__GOAL OF THE EXERCISE__. Copy out every line in the data below that contains the string "задачи".

__RECORDS__.
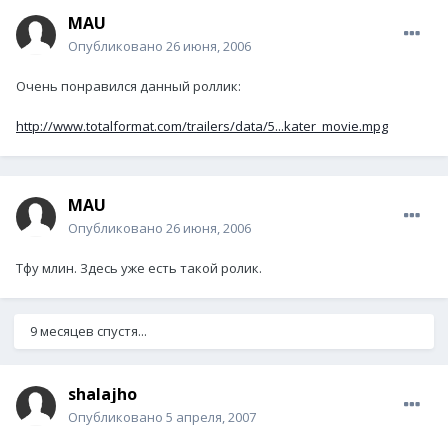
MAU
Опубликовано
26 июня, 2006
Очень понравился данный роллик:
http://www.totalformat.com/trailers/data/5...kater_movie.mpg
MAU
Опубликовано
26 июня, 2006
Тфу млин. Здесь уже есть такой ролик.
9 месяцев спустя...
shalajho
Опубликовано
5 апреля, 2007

* * *

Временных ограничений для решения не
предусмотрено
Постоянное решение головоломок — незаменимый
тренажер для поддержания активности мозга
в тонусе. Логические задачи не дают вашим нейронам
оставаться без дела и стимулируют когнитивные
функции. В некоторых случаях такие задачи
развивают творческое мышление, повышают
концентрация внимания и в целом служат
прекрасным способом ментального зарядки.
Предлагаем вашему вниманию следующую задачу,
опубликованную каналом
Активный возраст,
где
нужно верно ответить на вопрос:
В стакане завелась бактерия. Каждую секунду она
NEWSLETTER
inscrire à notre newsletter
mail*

__SOLVED EXERCISE__.
в тонусе. Логические задачи не дают вашим нейронам
функции. В некоторых случаях такие задачи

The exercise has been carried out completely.